TASK DIRECTIONS: With the records as your source, report how many lines contain "across". Add no other words.

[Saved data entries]
______________________________

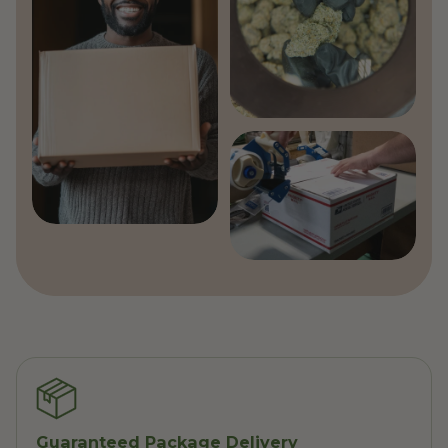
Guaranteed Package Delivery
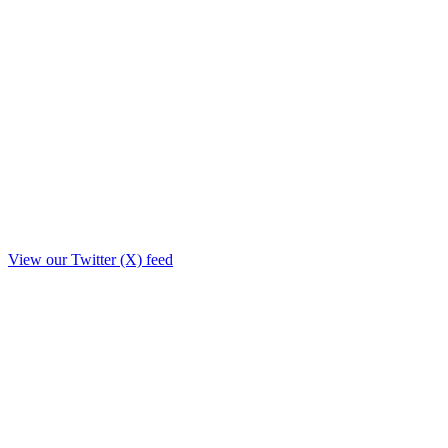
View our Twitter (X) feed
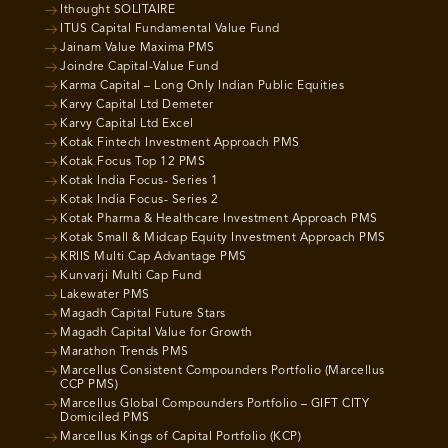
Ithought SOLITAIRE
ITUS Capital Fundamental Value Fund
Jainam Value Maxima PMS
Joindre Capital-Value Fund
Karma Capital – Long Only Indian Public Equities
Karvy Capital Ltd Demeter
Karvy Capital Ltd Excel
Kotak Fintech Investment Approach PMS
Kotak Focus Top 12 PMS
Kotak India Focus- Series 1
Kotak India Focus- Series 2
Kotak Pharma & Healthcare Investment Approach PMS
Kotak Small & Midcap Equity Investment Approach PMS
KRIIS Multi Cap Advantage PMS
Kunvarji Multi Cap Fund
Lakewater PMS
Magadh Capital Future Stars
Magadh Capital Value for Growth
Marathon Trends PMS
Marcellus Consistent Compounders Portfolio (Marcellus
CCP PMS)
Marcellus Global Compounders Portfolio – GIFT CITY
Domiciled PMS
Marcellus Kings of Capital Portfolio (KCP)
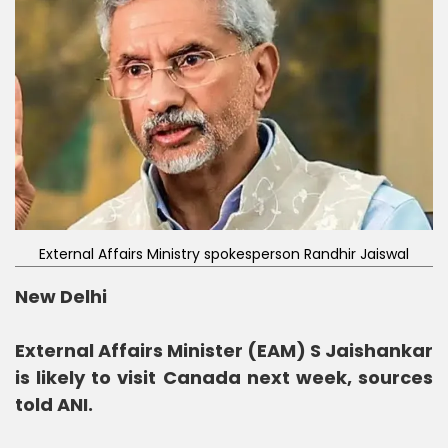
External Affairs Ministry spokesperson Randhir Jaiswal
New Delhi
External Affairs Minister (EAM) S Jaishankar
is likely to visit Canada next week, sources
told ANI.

______________________________

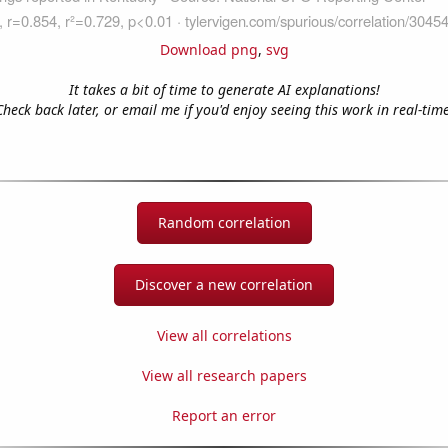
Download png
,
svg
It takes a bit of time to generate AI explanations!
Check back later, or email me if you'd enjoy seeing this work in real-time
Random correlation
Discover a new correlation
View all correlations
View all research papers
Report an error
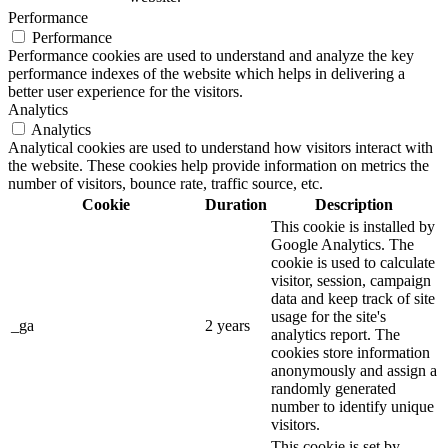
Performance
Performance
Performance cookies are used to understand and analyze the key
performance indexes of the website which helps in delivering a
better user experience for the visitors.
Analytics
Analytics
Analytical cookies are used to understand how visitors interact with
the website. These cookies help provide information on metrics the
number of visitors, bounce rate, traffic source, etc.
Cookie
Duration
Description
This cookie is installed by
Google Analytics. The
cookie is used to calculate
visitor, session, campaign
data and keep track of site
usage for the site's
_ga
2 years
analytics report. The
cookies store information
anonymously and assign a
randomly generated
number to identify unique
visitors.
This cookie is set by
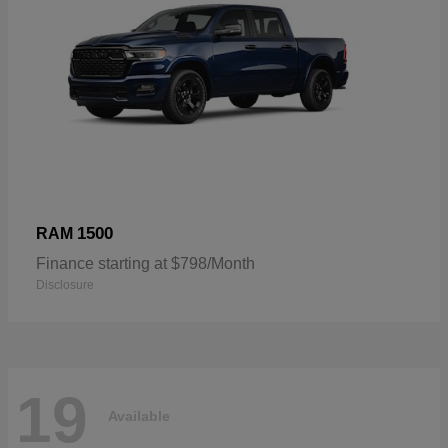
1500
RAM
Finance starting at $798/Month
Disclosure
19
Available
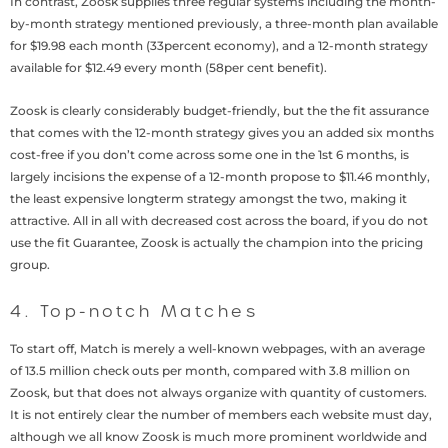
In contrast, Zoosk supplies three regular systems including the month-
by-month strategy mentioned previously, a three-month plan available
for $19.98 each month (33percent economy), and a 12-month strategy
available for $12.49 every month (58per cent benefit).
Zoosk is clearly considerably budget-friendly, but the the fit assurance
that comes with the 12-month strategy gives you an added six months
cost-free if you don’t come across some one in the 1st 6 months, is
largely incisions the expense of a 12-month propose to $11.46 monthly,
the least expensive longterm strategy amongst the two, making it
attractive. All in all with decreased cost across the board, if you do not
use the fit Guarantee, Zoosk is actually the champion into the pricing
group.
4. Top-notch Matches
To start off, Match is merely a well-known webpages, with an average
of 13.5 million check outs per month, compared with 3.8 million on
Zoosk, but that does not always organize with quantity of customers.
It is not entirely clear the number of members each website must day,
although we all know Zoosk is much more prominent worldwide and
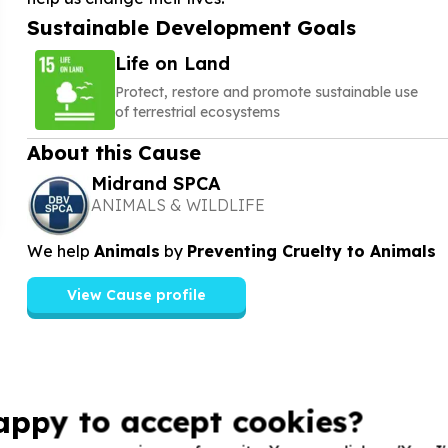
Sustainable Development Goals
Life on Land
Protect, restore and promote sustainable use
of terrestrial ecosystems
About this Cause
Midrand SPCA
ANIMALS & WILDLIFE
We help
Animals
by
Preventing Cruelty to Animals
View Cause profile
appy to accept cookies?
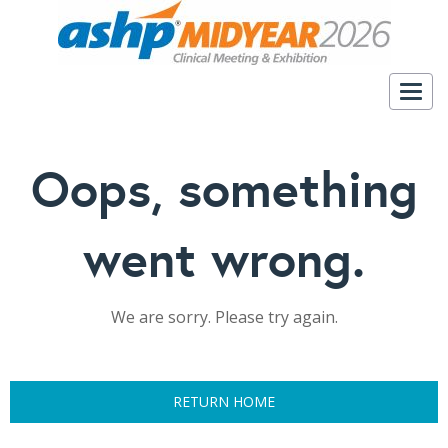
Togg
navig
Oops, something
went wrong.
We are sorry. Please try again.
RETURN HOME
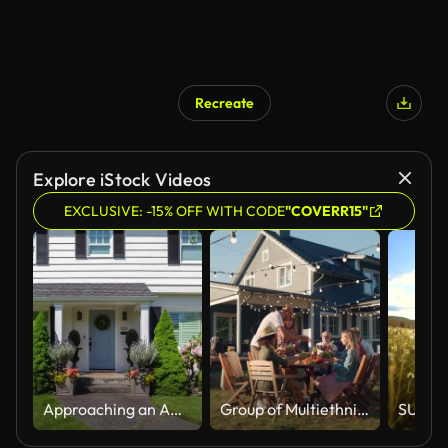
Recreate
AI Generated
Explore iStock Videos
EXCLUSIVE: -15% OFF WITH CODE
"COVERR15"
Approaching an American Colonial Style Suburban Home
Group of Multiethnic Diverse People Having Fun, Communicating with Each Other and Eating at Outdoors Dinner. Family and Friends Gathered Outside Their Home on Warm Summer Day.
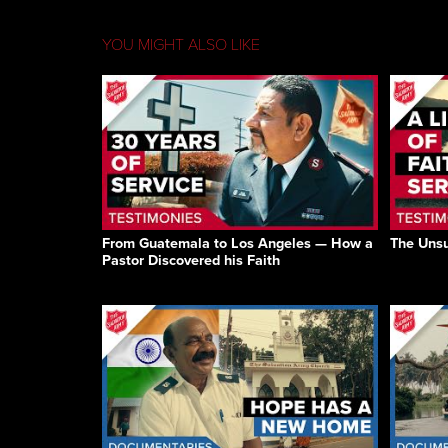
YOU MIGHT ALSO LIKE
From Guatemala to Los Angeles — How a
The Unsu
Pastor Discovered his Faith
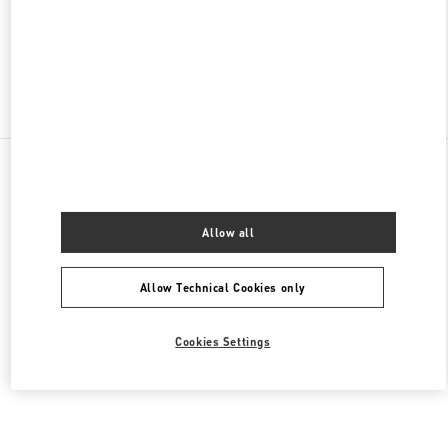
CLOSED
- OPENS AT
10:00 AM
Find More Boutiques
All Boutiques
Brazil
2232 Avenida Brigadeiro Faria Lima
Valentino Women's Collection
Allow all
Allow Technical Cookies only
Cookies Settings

______________________________

EXPECTED ANSWER: 2